The plurality of sea-level rise is due to Greenland ice-sheet (GrIS) surface melt, yet estimated ice-sheet snowfall, the source of the melt, varies widely among observational reanalyses. We used a database of shallow ice core measurements to identify the best reanalyses for ice sheet simulations.
Researchers now know to spin-up snowpack in ESMs with ERA5 or MERRA2 to obtain realistic firn depth and air content required to project ice sheet, ice shelf, and sea-level rise responses to global warming. We implemented and now use ERA5 (instead of CRUNCEP7) in E3SM for more robust surface mass balance and sea-level rise studies.

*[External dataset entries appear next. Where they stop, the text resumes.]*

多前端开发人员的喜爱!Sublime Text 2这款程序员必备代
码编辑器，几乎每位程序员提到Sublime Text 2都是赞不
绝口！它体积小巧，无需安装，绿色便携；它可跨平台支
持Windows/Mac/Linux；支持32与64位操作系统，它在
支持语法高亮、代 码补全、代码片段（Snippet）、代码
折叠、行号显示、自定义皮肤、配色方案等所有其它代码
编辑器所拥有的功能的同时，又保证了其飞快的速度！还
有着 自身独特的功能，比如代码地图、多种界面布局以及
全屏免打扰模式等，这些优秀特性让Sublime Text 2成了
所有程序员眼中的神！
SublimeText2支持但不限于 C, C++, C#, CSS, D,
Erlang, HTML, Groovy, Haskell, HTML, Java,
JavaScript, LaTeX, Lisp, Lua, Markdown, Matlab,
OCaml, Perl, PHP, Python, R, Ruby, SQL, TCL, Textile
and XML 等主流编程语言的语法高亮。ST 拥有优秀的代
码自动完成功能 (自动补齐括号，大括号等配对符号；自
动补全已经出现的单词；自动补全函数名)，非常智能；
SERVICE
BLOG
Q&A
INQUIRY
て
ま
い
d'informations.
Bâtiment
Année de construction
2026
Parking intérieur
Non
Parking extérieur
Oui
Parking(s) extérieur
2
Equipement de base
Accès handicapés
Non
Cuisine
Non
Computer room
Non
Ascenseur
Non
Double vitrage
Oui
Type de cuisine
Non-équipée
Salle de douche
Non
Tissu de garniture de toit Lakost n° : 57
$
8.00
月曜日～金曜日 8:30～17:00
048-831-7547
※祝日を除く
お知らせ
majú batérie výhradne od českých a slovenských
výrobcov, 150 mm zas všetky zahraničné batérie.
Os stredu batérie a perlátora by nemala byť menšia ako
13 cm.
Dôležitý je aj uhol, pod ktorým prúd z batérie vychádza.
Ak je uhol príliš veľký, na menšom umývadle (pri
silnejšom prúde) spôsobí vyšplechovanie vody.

Sea-level rise (SLR) projections by Earth System Models (ESMs) depend on ice sheet surface mass balances. Accurate, global atmosphere reanalyses would be ideal for providing equilibrated ice sheet model initial conditions in fully coupled ESM simulations. Here we present the first evaluation of 1980–1990 global reanalysis of precipitation over Greenland and Antarctica that uses independent observations of net accumulation rates derived from shallow ice cores. Precipitation distributions from both the European Centre for Medium-Range Weather Forecast's Reanalysis (ERA5) and the Modern-Era Retrospective Analysis for Research and Applications (MERRA-2) are highly correlated with contemporaneous co-located net accumulation rates from Greenland (r^2 > 0.95) and West Antarctica (r^2 > 0.7). Three other commonly used reanalyses (WFDE5, CRUNCEP, and GSWP3) exhibit significantly weaker correlations on one or both ice sheets. Our findings imply that ESMs should use ERA5 or MERRA-2 in data-forced simulations to validate ice sheet model dynamics and preconditions firn for SLR projections.